Brasile: aggiornamento progetti 1° semestre 2017

Progetto “Ricominciamo insieme”

Il nuovo centro ECAE del quartiere Belavista è operativo, realizzato in collaborazione con il centro sociale CSELA della colonia Aleixo, ospita 200 fra bambini e ragazzi. Tra le varie attività educative e scolastiche, è attivo anche un corso gratuito di “Ju-Jitsu”, un’arte marziale basata sul rispetto dell’avversario, l’aiuto reciproco e il rispetto delle regole; tutti aspetti fondamentali da insegnare ai minori per educarli in maniera corretta e fare in modo che affrontino la vita col giusto equilibrio.

Abbiamo inoltre aiutato nella realizzazione di altri due centri ECAE, entrambi in quartieri molto degradati della zona (San Antonio e Buritì) dove la delinquenza locale sfrutta i bambini per attività illegali e criminali come lo spaccio di droga. I due centri ospiteranno inizialmente un centinaio di bimbi, ma l’obiettivo è quello di coinvolgere il maggior numero possibile di bambini del quartiere. Il centro ECAE di Buritì è inserito nella struttura “Padre Peppino Fumagalli”, usata fino ad alcuni anni fa per la distribuzione della “minestra comunitaria”. Oggi l’edificio viene utilizzato come centro di incontro per la comunità, ma necessita di alcuni interventi strutturali. A tal proposito sono stati stanziati dei fondi per iniziare i lavori, con l’intento di completarli entro la fine dell’anno (per approfondire su come contribuire all’iniziativa scrivi a progetti@aleimar.it oppure compila il form DONA ORA che trovi su questo sito scrivendo come causale “progetto Brasile – Buritì)

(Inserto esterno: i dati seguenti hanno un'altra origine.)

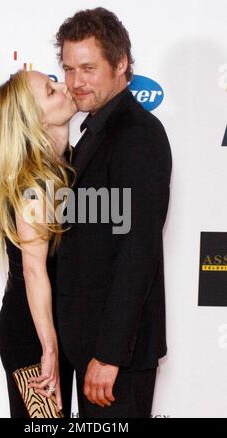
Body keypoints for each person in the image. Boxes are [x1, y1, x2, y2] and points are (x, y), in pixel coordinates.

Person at [52, 7, 172, 418]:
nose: (75, 82)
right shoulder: (92, 132)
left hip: (114, 358)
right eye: (68, 69)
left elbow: (138, 253)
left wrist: (108, 354)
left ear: (120, 64)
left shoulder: (136, 135)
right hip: (88, 350)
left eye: (88, 68)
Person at [0, 69, 76, 417]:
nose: (65, 86)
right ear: (34, 120)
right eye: (51, 91)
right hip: (32, 334)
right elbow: (34, 270)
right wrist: (48, 348)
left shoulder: (70, 164)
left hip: (56, 326)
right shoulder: (33, 181)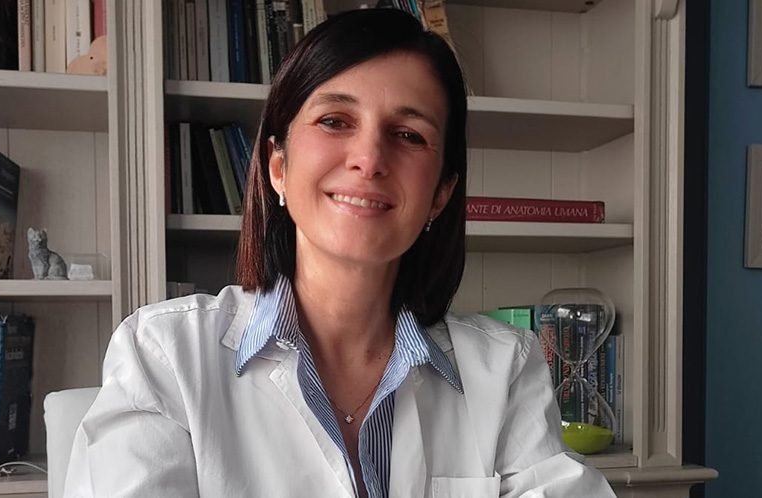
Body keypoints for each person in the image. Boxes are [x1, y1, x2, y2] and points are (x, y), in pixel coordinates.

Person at [64, 8, 616, 497]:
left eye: (408, 135)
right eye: (334, 121)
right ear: (278, 167)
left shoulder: (506, 367)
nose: (369, 158)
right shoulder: (165, 355)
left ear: (441, 193)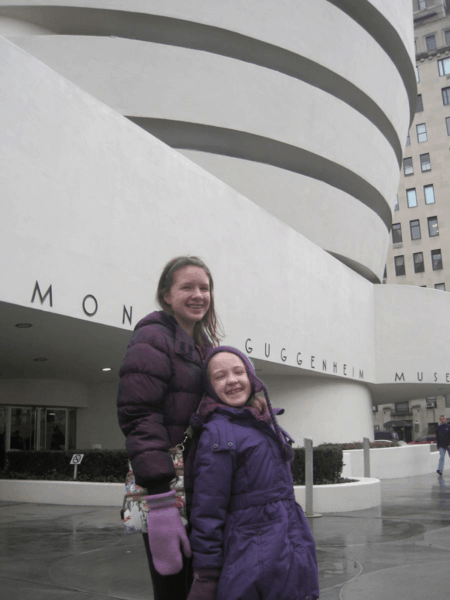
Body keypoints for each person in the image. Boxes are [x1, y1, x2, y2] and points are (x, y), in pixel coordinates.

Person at [117, 256, 222, 600]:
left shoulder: (203, 345)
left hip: (201, 485)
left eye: (204, 288)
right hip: (168, 490)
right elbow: (139, 415)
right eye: (187, 287)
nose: (198, 295)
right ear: (166, 296)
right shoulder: (152, 337)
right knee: (173, 585)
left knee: (201, 583)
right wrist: (161, 499)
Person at [187, 346, 319, 600]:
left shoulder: (261, 420)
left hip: (289, 539)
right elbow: (207, 510)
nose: (233, 380)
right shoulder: (219, 433)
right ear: (209, 387)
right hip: (251, 551)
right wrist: (207, 572)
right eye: (220, 376)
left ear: (251, 377)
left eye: (239, 371)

Progetto “Piccole farfalle”

Il progetto Piccole Farfalle che offre assistenza psicologica, sociale, sanitaria e legale a bambini e adolescenti vittime di violenza sessuale, ha fornito un supporto medico di sei mesi (consultazioni ambulatoriali e vaccini) a 35 bambini/adolescenti abusati. 29 di loro, vittime di violenza sessuale hanno ricevuto immediato aiuto con fornitura di misure profilattiche con retrovirali.

Inoltre si sono svolti per 5 mesi incontri settimanali di psicoterapia di gruppo, 42 bambini/adolescenti abusati e 38 adulti non abusanti. 34 dei bambini/adolescenti che hanno frequentato il percorso psicoterapico sono riusciti a portarlo a termine e, ci auguriamo, migliorato un poco le loro difficili condizioni. Le violenze sessuali subite sono terminate e i bambini e ragazzi hanno frequentato regolarmente la scuola. Ben 27 di loro, che a causa del dramma subito, avevano peggiorato il loro rendimento ed erano a rischio abbandono, hanno notevolmente migliorato la propria condotta e i risultati scolastici.

Per rafforzare il sostegno alla popolazione del quartiere, sono stati inoltre organizzati in diverse scuole quattro interventi di sensibilizzazione sociale, attività di laboratorio e momenti di scambio e discussione sul tema dell’abuso, dello sfruttamento e del traffico di minori.